[What the task asks]: Exact copies of the lines below are the goal; any images in them are dropped.

Collected data
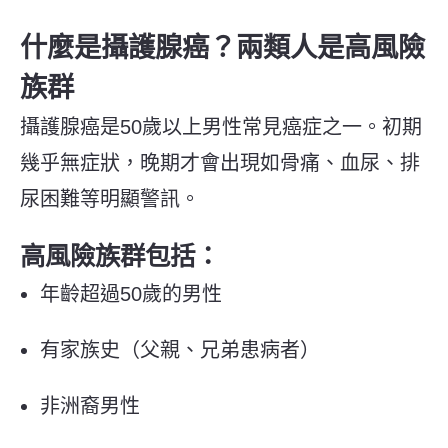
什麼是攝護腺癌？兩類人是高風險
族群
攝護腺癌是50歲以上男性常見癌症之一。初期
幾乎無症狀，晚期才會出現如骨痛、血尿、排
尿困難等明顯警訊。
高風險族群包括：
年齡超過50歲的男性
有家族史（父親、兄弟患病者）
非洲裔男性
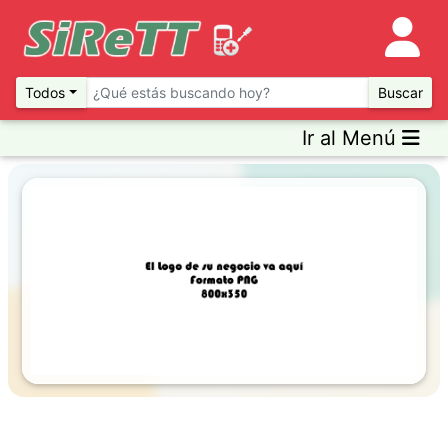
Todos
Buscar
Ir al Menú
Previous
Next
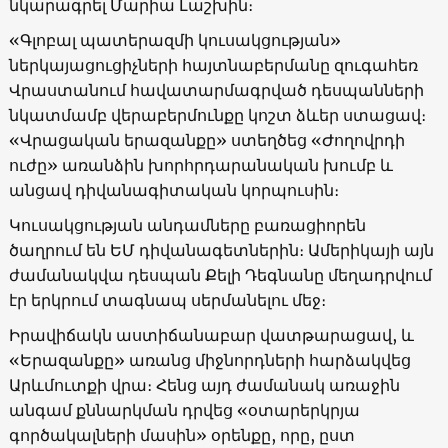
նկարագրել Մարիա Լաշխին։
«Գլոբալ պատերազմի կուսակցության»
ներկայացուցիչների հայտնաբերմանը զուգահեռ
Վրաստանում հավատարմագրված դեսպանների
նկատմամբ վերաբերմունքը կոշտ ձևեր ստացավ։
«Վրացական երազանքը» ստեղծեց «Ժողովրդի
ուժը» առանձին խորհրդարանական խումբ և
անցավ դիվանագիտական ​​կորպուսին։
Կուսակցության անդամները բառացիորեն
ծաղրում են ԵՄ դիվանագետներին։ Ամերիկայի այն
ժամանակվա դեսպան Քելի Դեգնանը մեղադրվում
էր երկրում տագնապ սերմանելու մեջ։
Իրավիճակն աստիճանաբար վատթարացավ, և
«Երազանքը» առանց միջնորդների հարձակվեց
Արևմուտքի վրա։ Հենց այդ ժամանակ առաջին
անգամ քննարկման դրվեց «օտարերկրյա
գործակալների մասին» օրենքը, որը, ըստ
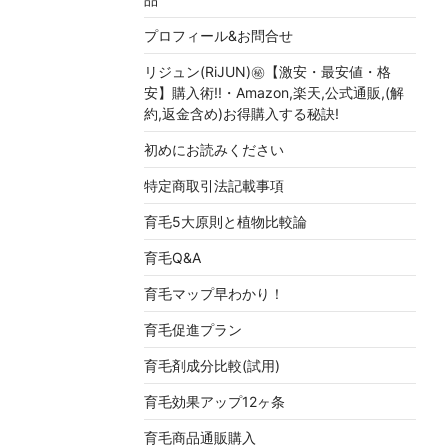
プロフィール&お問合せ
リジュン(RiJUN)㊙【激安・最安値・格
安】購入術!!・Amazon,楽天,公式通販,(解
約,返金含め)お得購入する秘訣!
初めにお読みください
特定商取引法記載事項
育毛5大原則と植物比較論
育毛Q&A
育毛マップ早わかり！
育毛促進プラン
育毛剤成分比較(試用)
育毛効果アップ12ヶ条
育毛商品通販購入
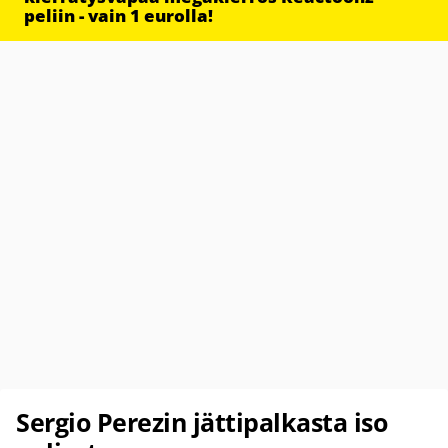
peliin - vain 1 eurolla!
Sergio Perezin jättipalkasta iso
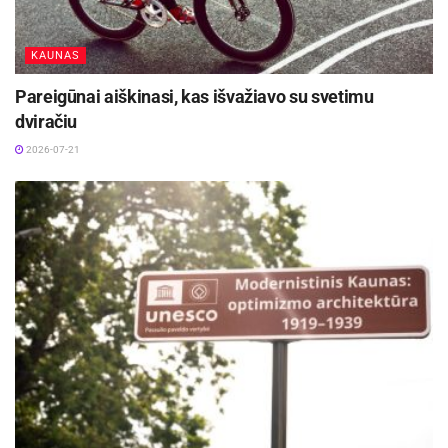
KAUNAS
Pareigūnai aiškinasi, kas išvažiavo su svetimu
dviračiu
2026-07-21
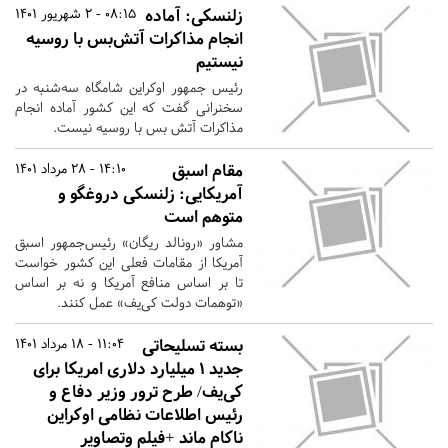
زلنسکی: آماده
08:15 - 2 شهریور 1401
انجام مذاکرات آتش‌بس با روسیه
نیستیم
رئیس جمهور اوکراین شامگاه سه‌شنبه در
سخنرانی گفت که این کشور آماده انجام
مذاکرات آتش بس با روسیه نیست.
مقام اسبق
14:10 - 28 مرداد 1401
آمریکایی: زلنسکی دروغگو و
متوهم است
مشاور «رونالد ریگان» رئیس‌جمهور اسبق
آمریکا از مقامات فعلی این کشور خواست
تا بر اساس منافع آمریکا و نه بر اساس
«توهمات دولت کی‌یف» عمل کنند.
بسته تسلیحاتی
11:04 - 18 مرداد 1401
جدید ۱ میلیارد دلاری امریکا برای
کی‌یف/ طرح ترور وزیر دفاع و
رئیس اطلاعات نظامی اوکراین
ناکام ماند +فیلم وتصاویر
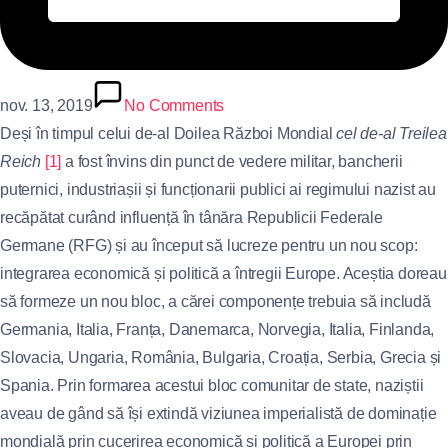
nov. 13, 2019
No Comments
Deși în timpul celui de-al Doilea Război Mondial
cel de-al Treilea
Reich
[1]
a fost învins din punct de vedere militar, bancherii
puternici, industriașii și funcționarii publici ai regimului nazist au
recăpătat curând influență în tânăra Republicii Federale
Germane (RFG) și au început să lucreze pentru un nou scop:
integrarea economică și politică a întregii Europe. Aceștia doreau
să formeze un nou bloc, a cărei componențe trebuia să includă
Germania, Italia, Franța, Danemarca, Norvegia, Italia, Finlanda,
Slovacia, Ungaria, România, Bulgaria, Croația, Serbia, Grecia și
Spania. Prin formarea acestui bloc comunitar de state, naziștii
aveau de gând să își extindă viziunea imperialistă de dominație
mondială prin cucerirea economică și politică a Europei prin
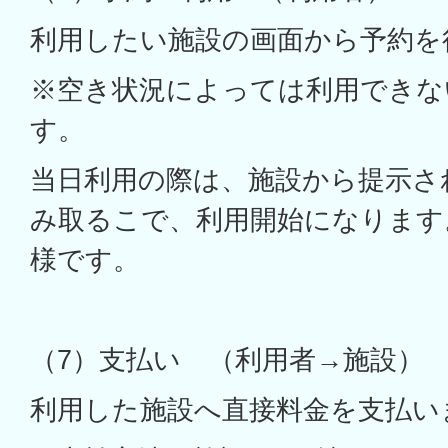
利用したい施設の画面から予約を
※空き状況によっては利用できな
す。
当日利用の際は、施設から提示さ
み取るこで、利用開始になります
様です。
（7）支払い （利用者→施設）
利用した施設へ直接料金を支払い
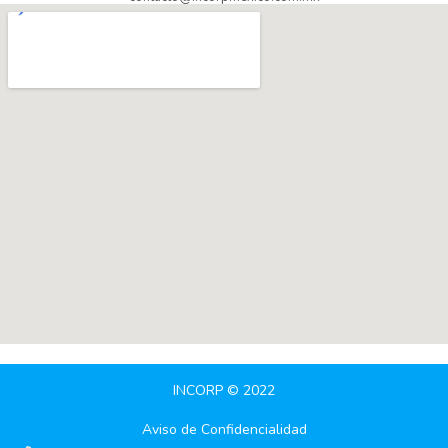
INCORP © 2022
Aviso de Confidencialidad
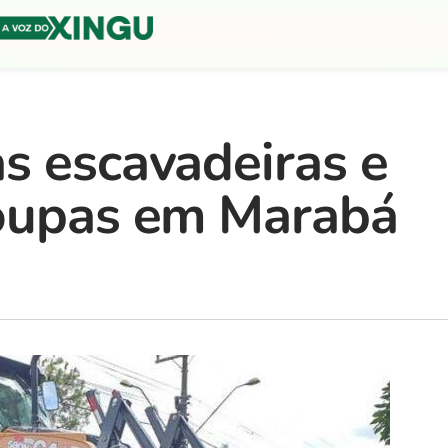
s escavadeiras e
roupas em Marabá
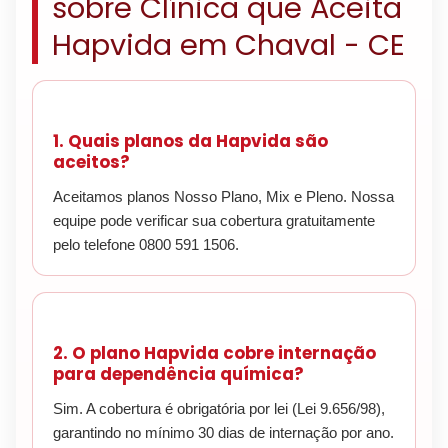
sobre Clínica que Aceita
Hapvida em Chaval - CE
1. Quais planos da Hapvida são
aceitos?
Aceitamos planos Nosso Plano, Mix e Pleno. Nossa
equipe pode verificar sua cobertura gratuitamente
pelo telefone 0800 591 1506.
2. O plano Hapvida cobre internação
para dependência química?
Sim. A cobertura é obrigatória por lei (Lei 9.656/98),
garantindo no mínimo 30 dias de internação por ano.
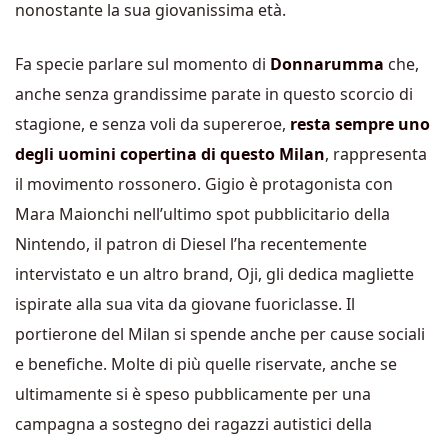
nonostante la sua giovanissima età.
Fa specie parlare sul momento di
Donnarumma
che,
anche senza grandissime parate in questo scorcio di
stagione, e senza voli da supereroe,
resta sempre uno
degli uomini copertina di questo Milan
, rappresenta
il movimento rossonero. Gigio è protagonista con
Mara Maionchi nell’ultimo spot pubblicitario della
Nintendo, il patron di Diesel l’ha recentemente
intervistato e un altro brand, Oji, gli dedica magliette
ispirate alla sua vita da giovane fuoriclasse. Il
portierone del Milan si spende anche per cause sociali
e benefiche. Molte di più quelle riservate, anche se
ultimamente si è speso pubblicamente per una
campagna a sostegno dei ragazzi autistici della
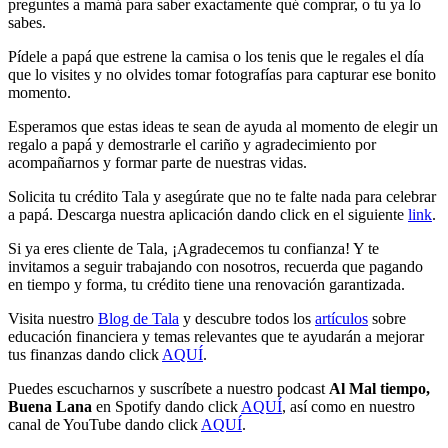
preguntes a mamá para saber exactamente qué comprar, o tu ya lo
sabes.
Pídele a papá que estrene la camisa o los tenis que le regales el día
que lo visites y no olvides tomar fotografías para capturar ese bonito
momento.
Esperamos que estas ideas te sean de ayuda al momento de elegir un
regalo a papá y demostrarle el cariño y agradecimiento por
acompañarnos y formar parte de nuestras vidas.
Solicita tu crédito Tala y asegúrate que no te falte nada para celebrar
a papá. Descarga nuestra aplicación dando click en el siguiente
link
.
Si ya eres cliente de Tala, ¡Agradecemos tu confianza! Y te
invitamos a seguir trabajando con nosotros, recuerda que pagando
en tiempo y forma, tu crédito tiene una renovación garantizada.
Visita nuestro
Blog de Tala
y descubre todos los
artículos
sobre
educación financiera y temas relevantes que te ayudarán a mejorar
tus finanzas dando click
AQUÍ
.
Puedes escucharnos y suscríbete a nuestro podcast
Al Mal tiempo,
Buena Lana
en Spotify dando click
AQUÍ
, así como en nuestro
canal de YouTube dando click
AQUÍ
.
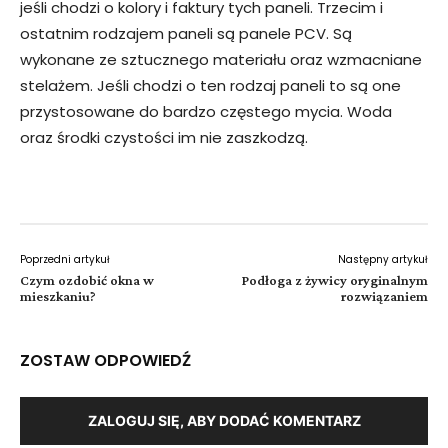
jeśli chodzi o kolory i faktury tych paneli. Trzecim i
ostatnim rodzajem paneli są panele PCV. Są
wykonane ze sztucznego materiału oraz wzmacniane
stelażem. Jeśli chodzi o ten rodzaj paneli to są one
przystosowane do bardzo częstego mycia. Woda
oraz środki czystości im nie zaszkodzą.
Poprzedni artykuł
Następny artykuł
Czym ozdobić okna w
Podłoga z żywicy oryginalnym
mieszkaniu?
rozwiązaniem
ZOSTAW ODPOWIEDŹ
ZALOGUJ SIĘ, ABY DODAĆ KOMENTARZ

[Written response]:
什麼是攝護腺癌？兩類人是高風險
族群
攝護腺癌是50歲以上男性常見癌症之一。初期
幾乎無症狀，晚期才會出現如骨痛、血尿、排
尿困難等明顯警訊。
高風險族群包括：
年齡超過50歲的男性
有家族史（父親、兄弟患病者）
非洲裔男性
Todos
Buscar
Ir al Menú
Previous
Next
նկարագրել Մարիա Լաշխին։
«Գլոբալ պատերազմի կուսակցության»
ներկայացուցիչների հայտնաբերմանը զուգահեռ
Վրաստանում հավատարմագրված դեսպանների
նկատմամբ վերաբերմունքը կոշտ ձևեր ստացավ։
«Վրացական երազանքը» ստեղծեց «Ժողովրդի
ուժը» առանձին խորհրդարանական խումբ և
անցավ դիվանագիտական ​​կորպուսին։
Կուսակցության անդամները բառացիորեն
ծաղրում են ԵՄ դիվանագետներին։ Ամերիկայի այն
ժամանակվա դեսպան Քելի Դեգնանը մեղադրվում
էր երկրում տագնապ սերմանելու մեջ։
Իրավիճակն աստիճանաբար վատթարացավ, և
«Երազանքը» առանց միջնորդների հարձակվեց
Արևմուտքի վրա։ Հենց այդ ժամանակ առաջին
անգամ քննարկման դրվեց «օտարերկրյա
գործակալների մասին» օրենքը, որը, ըստ
プロフィール&お問合せ
リジュン(RiJUN)㊙【激安・最安値・格
安】購入術!!・Amazon,楽天,公式通販,(解
約,返金含め)お得購入する秘訣!
初めにお読みください
特定商取引法記載事項
育毛5大原則と植物比較論
育毛Q&A
育毛マップ早わかり！
育毛促進プラン
育毛剤成分比較(試用)
育毛効果アップ12ヶ条
育毛商品通販購入
peliin - vain 1 eurolla!
Sergio Perezin jättipalkasta iso
KAUNAS
Pareigūnai aiškinasi, kas išvažiavo su svetimu
dviračiu
2026-07-21
زلنسکی: آماده
08:15 - 2 شهریور 1401
انجام مذاکرات آتش‌بس با روسیه
نیستیم
رئیس جمهور اوکراین شامگاه سه‌شنبه در
سخنرانی گفت که این کشور آماده انجام
مذاکرات آتش بس با روسیه نیست.
مقام اسبق
14:10 - 28 مرداد 1401
آمریکایی: زلنسکی دروغگو و
متوهم است
مشاور «رونالد ریگان» رئیس‌جمهور اسبق
آمریکا از مقامات فعلی این کشور خواست
تا بر اساس منافع آمریکا و نه بر اساس
«توهمات دولت کی‌یف» عمل کنند.
بسته تسلیحاتی
11:04 - 18 مرداد 1401
جدید ۱ میلیارد دلاری امریکا برای
کی‌یف/ طرح ترور وزیر دفاع و
رئیس اطلاعات نظامی اوکراین
ناکام ماند +فیلم وتصاویر
nov. 13, 2019
No Comments
Deși în timpul celui de-al Doilea Război Mondial
cel de-al Treilea
Reich
[1]
a fost învins din punct de vedere militar, bancherii
puternici, industriașii și funcționarii publici ai regimului nazist au
recăpătat curând influență în tânăra Republicii Federale
Germane (RFG) și au început să lucreze pentru un nou scop:
integrarea economică și politică a întregii Europe. Aceștia doreau
să formeze un nou bloc, a cărei componențe trebuia să includă
Germania, Italia, Franța, Danemarca, Norvegia, Italia, Finlanda,
Slovacia, Ungaria, România, Bulgaria, Croația, Serbia, Grecia și
Spania. Prin formarea acestui bloc comunitar de state, naziștii
aveau de gând să își extindă viziunea imperialistă de dominație
mondială prin cucerirea economică și politică a Europei prin
利用したい施設の画面から予約を
※空き状況によっては利用できな
す。
当日利用の際は、施設から提示さ
み取るこで、利用開始になります
様です。
（7）支払い （利用者→施設）
利用した施設へ直接料金を支払い
INCORP © 2022
Aviso de Confidencialidad
s escavadeiras e
roupas em Marabá
sobre Clínica que Aceita
Hapvida em Chaval - CE
1. Quais planos da Hapvida são
aceitos?
Aceitamos planos Nosso Plano, Mix e Pleno. Nossa
equipe pode verificar sua cobertura gratuitamente
pelo telefone 0800 591 1506.
2. O plano Hapvida cobre internação
para dependência química?
Sim. A cobertura é obrigatória por lei (Lei 9.656/98),
garantindo no mínimo 30 dias de internação por ano.
nonostante la sua giovanissima età.
Fa specie parlare sul momento di
Donnarumma
che,
anche senza grandissime parate in questo scorcio di
stagione, e senza voli da supereroe,
resta sempre uno
degli uomini copertina di questo Milan
, rappresenta
il movimento rossonero. Gigio è protagonista con
Mara Maionchi nell’ultimo spot pubblicitario della
Nintendo, il patron di Diesel l’ha recentemente
intervistato e un altro brand, Oji, gli dedica magliette
ispirate alla sua vita da giovane fuoriclasse. Il
portierone del Milan si spende anche per cause sociali
e benefiche. Molte di più quelle riservate, anche se
ultimamente si è speso pubblicamente per una
campagna a sostegno dei ragazzi autistici della
preguntes a mamá para saber exactamente qué comprar, o tu ya lo
sabes.
Pídele a papá que estrene la camisa o los tenis que le regales el día
que lo visites y no olvides tomar fotografías para capturar ese bonito
momento.
Esperamos que estas ideas te sean de ayuda al momento de elegir un
regalo a papá y demostrarle el cariño y agradecimiento por
acompañarnos y formar parte de nuestras vidas.
Solicita tu crédito Tala y asegúrate que no te falte nada para celebrar
a papá. Descarga nuestra aplicación dando click en el siguiente
link
.
Si ya eres cliente de Tala, ¡Agradecemos tu confianza! Y te
invitamos a seguir trabajando con nosotros, recuerda que pagando
en tiempo y forma, tu crédito tiene una renovación garantizada.
Visita nuestro
Blog de Tala
y descubre todos los
artículos
sobre
educación financiera y temas relevantes que te ayudarán a mejorar
tus finanzas dando click
AQUÍ
.
Puedes escucharnos y suscríbete a nuestro podcast
Al Mal tiempo,
Buena Lana
en Spotify dando click
AQUÍ
, así como en nuestro
canal de YouTube dando click
AQUÍ
.
jeśli chodzi o kolory i faktury tych paneli. Trzecim i
ostatnim rodzajem paneli są panele PCV. Są
wykonane ze sztucznego materiału oraz wzmacniane
stelażem. Jeśli chodzi o ten rodzaj paneli to są one
przystosowane do bardzo częstego mycia. Woda
oraz środki czystości im nie zaszkodzą.
Poprzedni artykuł
Następny artykuł
Czym ozdobić okna w
Podłoga z żywicy oryginalnym
mieszkaniu?
rozwiązaniem
ZOSTAW ODPOWIEDŹ
ZALOGUJ SIĘ, ABY DODAĆ KOMENTARZ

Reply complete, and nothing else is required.